To consume as a beneficial digestive, drink it in a tea. "Simmer 1 to 2 teaspoons of dried, coarsely chopped root in 1 cup of water for 10 to 15 minutes. Strain out the leftover root (or eat it, if you prefer), and sip the remaining liquid just before eating each substantial meal."

Storage is important. Keep "dried Oregon grape root away from light and heat. Do not keep longer than one year. Tincture will keep indefinitely if stored away from light and heat," stated Discovery Fit & Health.


Peppercorns, long used by India's indigenous people, contain a chemical compound called piperine that can not only help stifle a common cold--it may be able to help prevent a breast cancer tumor from forming, a University of Michigan Cancer Center study suggests, reported Health magazine.

Black pepper inhibits some of the inflammation produced by the tumor cells,

which essentially slows tumor progression, noted Suite101.com.

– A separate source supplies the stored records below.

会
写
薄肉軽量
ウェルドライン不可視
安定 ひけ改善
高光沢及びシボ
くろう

Peppercorns are the small, aromatic dried fruits of the peppercorn plant.

To reap the most nutritional value from pepper, buy whole peppercorn.

"Poorer quality peppercorns are commonly preground," states Chow.com.

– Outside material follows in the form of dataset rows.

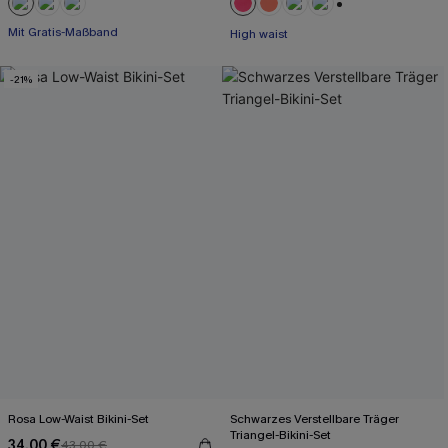
Mit Gratis-Maßband
+1
Starke Bauchkontrolle
High waist
Mit Gratis-Maßband
-21%
Rosa Low-Waist Bikini-Set
Schwarzes Verstellbare Träger
Triangel-Bikini-Set
34,00 €
43,00 €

The spice's cancer-fighting potential is heightened when paired with turmeric,

a common Indian spice native to tropical South Asia.

Skunk Cabbage

Skunk cabbage, long used by Native Americans to treat many breathing problems,

"is an effective natural supplement for other lung and upper respiratory problems," according to  Dr. William A. Mitchell Jr., a naturopathic physician and author of the book "Plant Medicine in Practice," reports Lance Armstrong's website Livestrong.com.

As a homeopathic expectorant to treat asthma and bronchitis, brew the freshly dried leaves in medicinal teas or stews. The leaves are not edible raw, because the roots are toxic and the leaves can burn the mouth. Skunk cabbage, which has a spicy taste, grows abundantly in moist places in the northern and middle United States, reports Botanical.com.

Yucca Root

Yucca root, used by our ancestors to heal skin sores, reduce scarring, purify blood and alleviate arthritis, according to LiveStrong.com, provides health benefits in all its forms, and is now recommended as a prime ingredient in hygiene products designed specifically for cancer patients, according to Natural Solutions Magazine.

Native to regions of Mexico and the arid southwestern United States, the root is commonly used to create a healthy soap and deodorant for cancer patients. Lymph notes are located in the armpits—an area you especially don’t want to overload with harsh chemicals while fighting cancer, because the lymphatic system protects the body from infection, reported Natural Solutions. Also, sweat clears toxins out of the body, so using antiperspirants only impedes the body’s natural cleansing.

Due to the roots’ high saponin content, giving it a soapy texture, it is widely used in natural soap and shampoo products, states LiveStrong. Some Indians claim shampoo made with yucca prevents hair loss and dandruff, while creating soft, shiny strands, reported nutrition writer Davis Jekins.